Sua terceira temporada foi ao ar em 2020, com o início do período pandêmico, a partir de táticas de sobrevivência ao isolamento social. As experiências em grupos de estudo via Zoom e a descoberta da potência dessa plataforma de videoconferência para a criação coletiva remota fizeram com que o “Drink com as Estrelas” voltasse totalmente recriado a partir dos recursos dessa plataforma online, constituindo-se como uma invasão crítica do mundo corporativo.

Nesse caminho, passaram a ser explorados recursos como a troca de fundo de tela, que permite que cada um escolha a imagem que vai compor o seu espaço na apresentação, e também a possibilidade de todos serem transportados para um mesmo lugar virtual com um fundo único, trazendo a ideia de convenção teatral, agora se manifestando além do imaginário.

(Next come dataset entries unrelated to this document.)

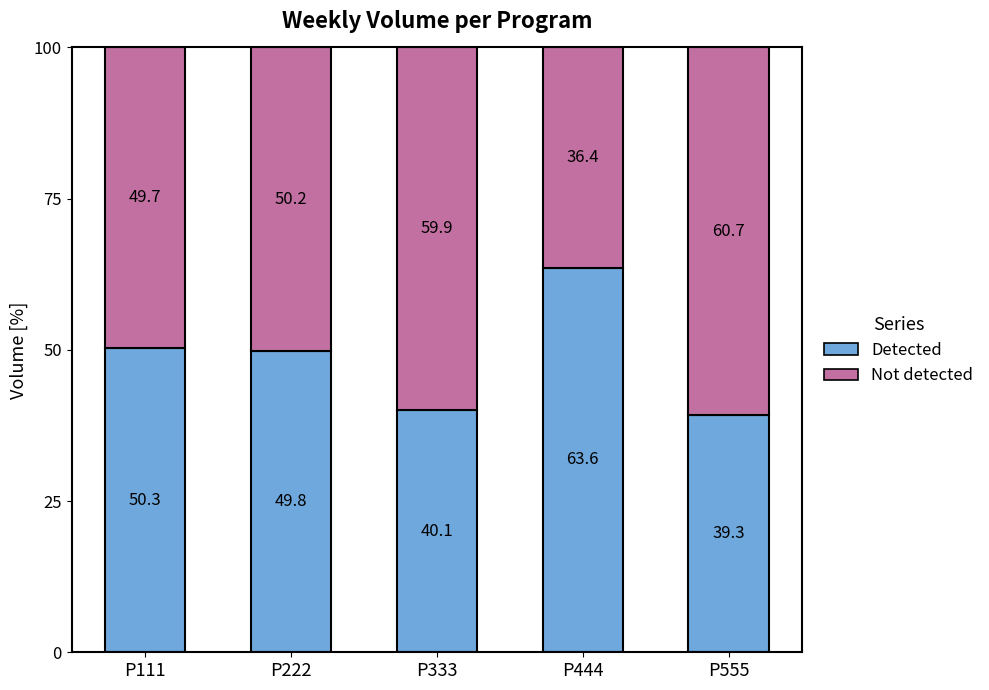

What is the total value across all series at P111?

100.0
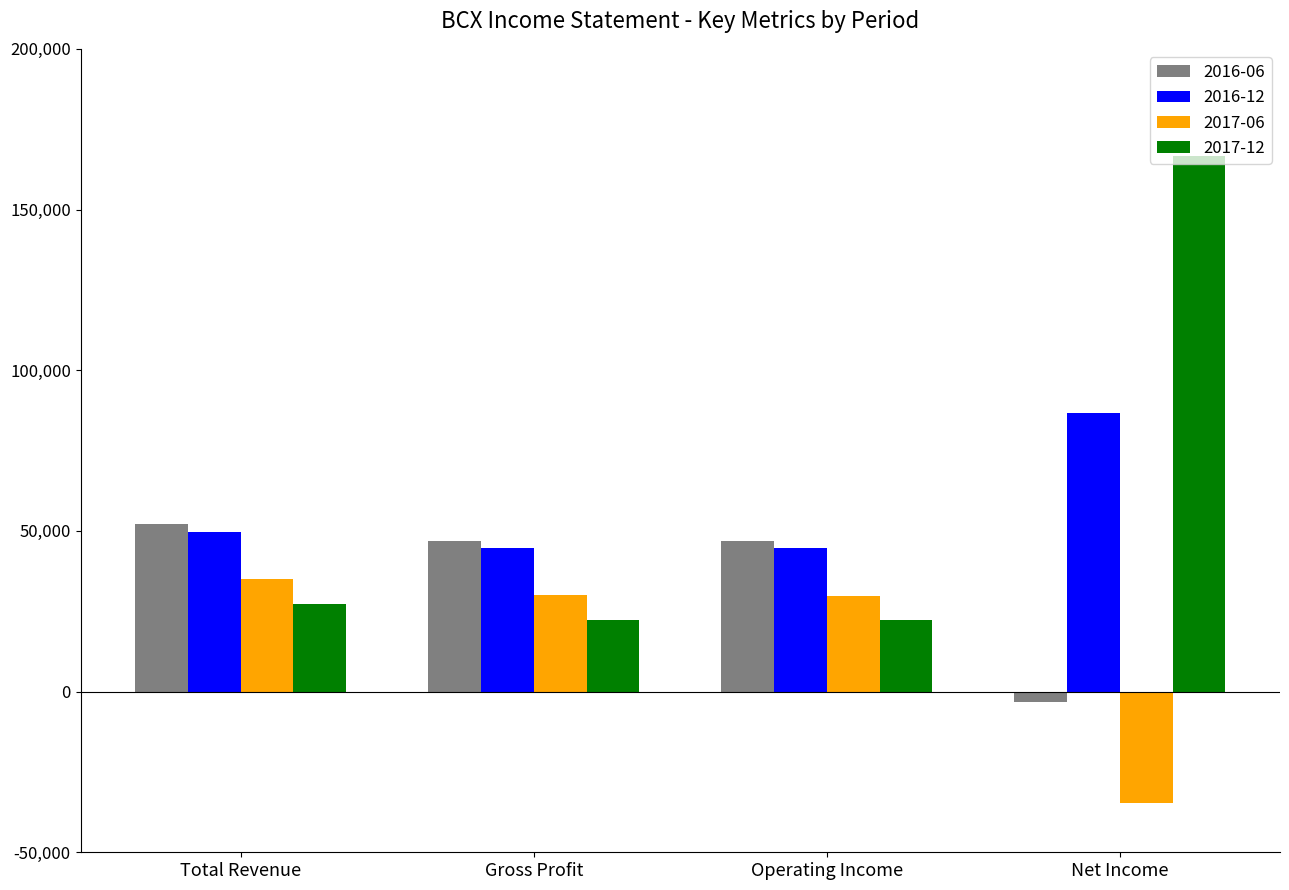

What is the label of the 4th bar from the left?

Net Income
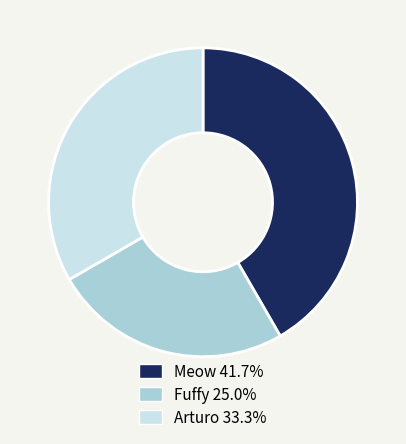

Does any single category account for the majority?

No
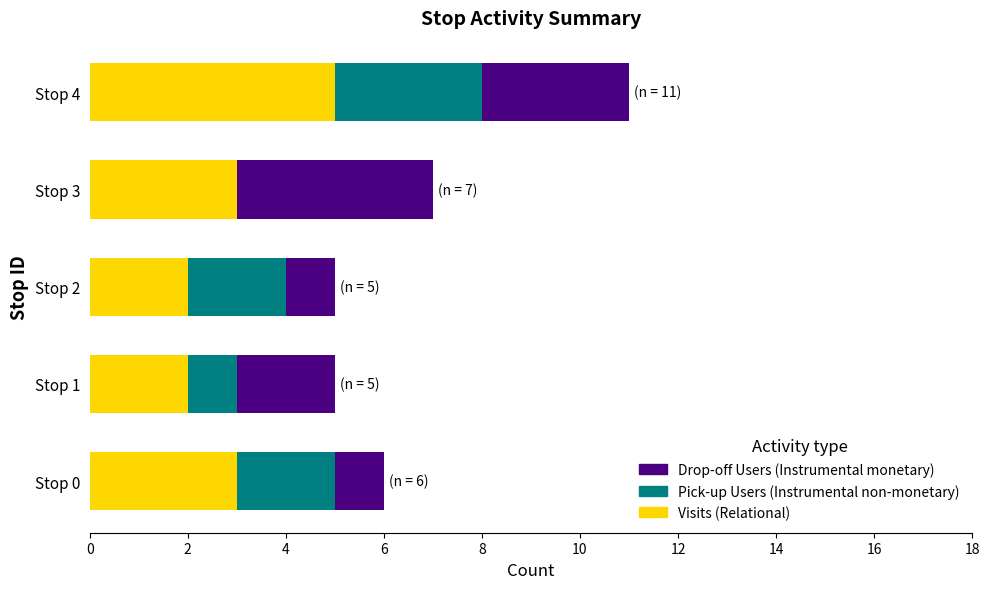

At which category is the sum across all series the highest?

Stop 4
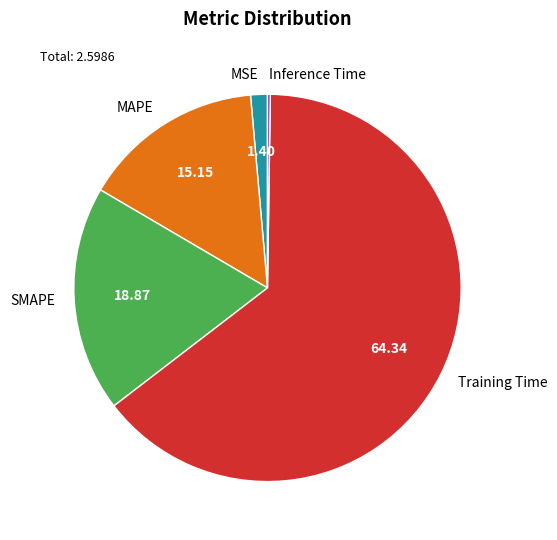

Which slice is the largest?

Training Time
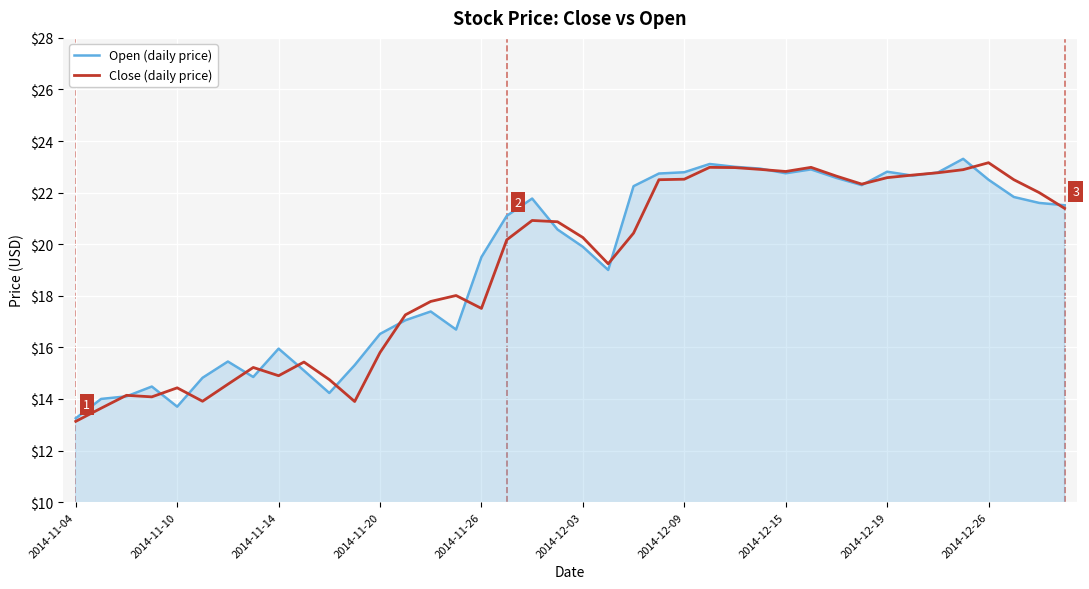

What is the minimum value shown in the chart?

13.1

O pertencimento possibilitado por esses recursos resulta na diluição da sensação de estarmos em casa separadas, por meio do transporte a um espaço virtual comum. Institui-se, desse modo, um fazer teatral remoto e ao vivo, que permite ao público falar sem mediações – em vez de somente ouvir. Ao manter a qualidade da situação ao vivo, com seus imprevistos, falhas humanas e riscos técnicos, Cacá nos traz uma reflexão sobre o que está sendo oferecido como experiência artística no ciberespaço.

O convidado compartilha experiências que perpassam, ao mesmo tempo, o fazer e o refletir, destacando a transição de um pensamento contínuo para uma forma de pensar em frames. Se o teatro é uma arte que acontece com público, atores, lugares, ideias e textos, podemos considerar o ciberespaço como um lugar de encenação? Na obra de Cacá Toledo, o teatro online surge como resultado da resistência de uma forma antiga de pertencer e provocar coletividades, constituindo-se, ao final, como uma possibilidade de re-existir.